> Text for analysis:
----

But after various levels of activity on twitter, I recently tried posting more actively, and writing more thought out tweets than where I will have lunch.

Tweet about my lunch from 2009

So I ended up using the official client, both the iOS one and the web app. And wow, the experience is nothing like my little heavily curated twitter feed. The Algorithm™ is now in charge of what you see, and every second tweet is a promoted one.

And, while the artificial restrictions on content length on twitter has its benefits sometimes, the fact is that it is tough to write meaningful content in 280 characters and most good content end up in tweetstorms or long threads anyways. And let’s not mention trying to have a meaningful discussion or debate in 280 characters.

So I have been thinking about moving everything to a blog. But for a long time, I have seen a blog as the complete opposite of a tweet. Where a tweet is(was) forced to be short and had no expectation of quality, I have viewed blogs as these long well thought out pieces, which preferably have gone through one or two edits by an editor. So although I have a long backlog of blog-drafts, I have not published anything since 2017, and my old blog has only three posts before this one.

----

> Provided records:
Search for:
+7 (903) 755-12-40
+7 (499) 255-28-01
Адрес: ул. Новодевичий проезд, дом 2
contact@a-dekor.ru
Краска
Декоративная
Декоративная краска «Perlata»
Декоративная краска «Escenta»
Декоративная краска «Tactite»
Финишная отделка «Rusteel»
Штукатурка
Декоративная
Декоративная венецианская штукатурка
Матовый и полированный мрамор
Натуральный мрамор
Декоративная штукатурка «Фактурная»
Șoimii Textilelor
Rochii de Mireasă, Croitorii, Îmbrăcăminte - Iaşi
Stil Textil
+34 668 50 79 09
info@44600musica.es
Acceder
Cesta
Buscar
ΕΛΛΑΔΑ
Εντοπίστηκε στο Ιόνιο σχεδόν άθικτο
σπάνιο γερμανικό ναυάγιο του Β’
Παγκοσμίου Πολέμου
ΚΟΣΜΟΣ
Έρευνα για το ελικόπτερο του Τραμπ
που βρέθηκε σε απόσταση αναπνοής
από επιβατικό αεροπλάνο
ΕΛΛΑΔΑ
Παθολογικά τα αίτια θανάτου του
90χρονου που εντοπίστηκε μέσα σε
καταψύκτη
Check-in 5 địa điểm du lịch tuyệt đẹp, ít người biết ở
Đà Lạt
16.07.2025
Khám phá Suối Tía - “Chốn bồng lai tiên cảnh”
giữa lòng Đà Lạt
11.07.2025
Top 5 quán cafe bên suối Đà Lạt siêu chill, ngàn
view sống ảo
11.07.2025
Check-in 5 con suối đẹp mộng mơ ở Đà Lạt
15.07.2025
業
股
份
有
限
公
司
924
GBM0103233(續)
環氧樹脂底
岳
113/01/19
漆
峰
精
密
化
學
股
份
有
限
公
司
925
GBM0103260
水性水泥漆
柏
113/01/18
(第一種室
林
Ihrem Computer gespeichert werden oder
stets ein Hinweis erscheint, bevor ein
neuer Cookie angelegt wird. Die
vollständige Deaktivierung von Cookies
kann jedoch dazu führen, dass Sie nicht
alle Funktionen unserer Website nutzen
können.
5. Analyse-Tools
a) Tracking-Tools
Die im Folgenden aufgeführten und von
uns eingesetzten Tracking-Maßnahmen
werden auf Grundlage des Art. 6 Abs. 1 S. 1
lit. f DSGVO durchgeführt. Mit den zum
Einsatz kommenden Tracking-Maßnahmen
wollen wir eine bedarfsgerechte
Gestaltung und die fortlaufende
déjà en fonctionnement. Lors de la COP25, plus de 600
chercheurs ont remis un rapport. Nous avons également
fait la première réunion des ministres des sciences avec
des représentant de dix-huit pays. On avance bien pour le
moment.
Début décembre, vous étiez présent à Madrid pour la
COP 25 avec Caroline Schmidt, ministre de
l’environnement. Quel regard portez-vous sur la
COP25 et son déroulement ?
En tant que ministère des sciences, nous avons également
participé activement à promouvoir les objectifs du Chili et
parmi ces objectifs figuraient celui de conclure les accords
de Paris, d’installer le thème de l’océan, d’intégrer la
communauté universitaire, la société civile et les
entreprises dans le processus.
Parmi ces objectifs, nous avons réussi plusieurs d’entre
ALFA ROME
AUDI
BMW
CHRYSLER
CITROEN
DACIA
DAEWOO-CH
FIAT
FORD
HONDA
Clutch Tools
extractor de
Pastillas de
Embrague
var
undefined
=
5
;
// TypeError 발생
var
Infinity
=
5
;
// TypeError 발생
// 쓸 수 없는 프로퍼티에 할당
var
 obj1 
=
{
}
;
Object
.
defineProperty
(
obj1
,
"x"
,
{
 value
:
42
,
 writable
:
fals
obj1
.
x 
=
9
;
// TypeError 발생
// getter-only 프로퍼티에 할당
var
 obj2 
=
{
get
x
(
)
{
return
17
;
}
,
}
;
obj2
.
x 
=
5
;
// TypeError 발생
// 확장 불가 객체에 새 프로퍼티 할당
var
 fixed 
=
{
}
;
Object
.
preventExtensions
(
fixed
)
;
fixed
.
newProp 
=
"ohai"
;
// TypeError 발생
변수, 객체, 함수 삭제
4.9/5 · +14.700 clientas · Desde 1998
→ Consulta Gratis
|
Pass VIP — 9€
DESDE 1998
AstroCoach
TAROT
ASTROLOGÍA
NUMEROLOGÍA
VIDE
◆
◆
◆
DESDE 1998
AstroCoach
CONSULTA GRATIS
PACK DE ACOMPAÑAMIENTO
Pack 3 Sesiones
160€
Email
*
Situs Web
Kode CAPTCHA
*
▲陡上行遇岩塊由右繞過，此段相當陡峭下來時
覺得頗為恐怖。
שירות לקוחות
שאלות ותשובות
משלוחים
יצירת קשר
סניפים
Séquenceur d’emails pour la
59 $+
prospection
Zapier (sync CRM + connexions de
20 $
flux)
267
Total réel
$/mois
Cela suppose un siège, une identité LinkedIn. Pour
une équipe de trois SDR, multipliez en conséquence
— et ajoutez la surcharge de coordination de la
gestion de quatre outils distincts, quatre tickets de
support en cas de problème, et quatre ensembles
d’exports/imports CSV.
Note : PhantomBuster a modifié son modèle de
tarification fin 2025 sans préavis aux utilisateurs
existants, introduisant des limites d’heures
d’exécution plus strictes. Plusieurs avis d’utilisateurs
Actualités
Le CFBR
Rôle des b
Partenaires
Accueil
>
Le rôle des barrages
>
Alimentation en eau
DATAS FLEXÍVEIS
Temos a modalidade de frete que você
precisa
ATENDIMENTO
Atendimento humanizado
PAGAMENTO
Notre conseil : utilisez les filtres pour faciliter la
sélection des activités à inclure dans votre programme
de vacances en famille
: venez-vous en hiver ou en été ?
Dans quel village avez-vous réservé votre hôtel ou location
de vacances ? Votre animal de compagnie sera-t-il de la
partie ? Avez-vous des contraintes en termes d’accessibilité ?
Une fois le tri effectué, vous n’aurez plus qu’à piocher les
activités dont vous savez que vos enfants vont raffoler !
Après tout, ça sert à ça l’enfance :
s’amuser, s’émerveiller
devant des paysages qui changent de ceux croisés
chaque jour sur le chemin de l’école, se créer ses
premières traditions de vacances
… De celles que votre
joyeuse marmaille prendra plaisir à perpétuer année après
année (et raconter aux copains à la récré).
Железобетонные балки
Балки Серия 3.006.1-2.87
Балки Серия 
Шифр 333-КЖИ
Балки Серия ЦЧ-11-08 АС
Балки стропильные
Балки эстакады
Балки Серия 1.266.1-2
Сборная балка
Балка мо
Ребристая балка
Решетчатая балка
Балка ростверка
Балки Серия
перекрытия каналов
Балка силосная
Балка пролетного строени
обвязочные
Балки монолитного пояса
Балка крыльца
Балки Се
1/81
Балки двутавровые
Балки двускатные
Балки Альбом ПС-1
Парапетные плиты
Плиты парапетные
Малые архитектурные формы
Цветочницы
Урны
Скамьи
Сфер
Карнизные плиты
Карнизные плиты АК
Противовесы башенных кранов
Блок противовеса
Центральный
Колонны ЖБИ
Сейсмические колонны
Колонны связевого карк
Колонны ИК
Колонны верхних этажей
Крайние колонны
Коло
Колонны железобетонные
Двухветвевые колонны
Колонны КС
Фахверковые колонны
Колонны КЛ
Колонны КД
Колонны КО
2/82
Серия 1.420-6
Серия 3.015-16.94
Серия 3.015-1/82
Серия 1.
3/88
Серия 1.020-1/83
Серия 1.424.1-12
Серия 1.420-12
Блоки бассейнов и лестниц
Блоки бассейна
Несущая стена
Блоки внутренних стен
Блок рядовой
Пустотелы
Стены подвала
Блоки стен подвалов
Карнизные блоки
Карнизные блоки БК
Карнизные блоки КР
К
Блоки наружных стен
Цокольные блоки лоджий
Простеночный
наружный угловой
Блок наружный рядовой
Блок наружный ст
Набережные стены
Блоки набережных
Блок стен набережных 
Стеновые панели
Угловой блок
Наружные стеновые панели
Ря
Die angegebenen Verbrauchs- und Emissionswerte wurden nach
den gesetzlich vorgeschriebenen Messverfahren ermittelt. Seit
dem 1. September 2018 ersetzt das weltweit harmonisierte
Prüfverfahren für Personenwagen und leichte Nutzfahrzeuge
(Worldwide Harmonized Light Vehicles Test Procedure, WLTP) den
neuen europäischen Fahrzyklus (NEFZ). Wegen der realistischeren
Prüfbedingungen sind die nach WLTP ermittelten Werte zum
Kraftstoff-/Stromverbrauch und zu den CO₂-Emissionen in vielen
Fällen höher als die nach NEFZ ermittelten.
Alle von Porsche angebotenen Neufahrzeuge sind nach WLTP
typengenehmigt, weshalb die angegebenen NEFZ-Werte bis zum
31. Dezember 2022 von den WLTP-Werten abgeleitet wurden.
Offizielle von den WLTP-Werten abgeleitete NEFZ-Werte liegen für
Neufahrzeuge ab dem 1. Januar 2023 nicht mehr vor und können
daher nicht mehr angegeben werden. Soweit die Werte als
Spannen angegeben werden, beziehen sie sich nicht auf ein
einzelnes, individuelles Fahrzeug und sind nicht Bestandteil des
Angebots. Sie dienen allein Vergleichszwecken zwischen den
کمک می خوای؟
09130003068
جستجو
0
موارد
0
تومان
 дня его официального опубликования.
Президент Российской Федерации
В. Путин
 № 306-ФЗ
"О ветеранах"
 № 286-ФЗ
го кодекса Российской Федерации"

----

> Problem to work on:
Answer these questions about the post on moving from Twitter to a blog, one line each:
(a) Which two versions of the official client did the writer use?
(b) What character limit does the post give for tweets?
(c) How many posts did the writer's old blog have before this one?

> Worked solution:
(a) The iOS one and the web app.
(b) 280 characters.
(c) Three.